Exercise objective.
Starting at the line that contains "output wire oSum, oP, oG", set down each line exactly until the records end, keeping both ends and adding nothing.

□ □ □

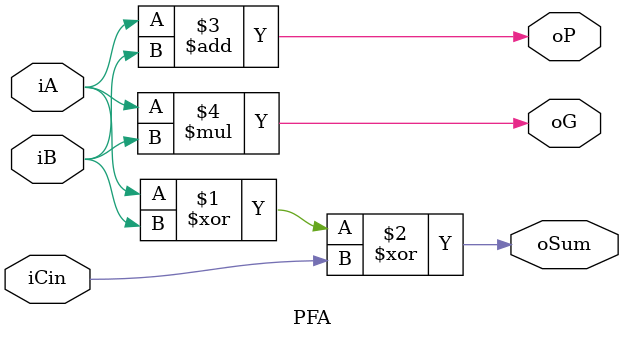
<source format=v>
`timescale 1ns / 1ps


module PFA(
    input wire iA, iB, iCin,
    output wire oSum, oP, oG
    );
    
    assign oSum = iA^iB^iCin;
    assign oP = iA + iB;
    assign oG = iA*iB;
    
endmodule

</source>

□ □ □

Exercise result.
    output wire oSum, oP, oG
    );
    
    assign oSum = iA^iB^iCin;
    assign oP = iA + iB;
    assign oG = iA*iB;
    
endmodule

</source>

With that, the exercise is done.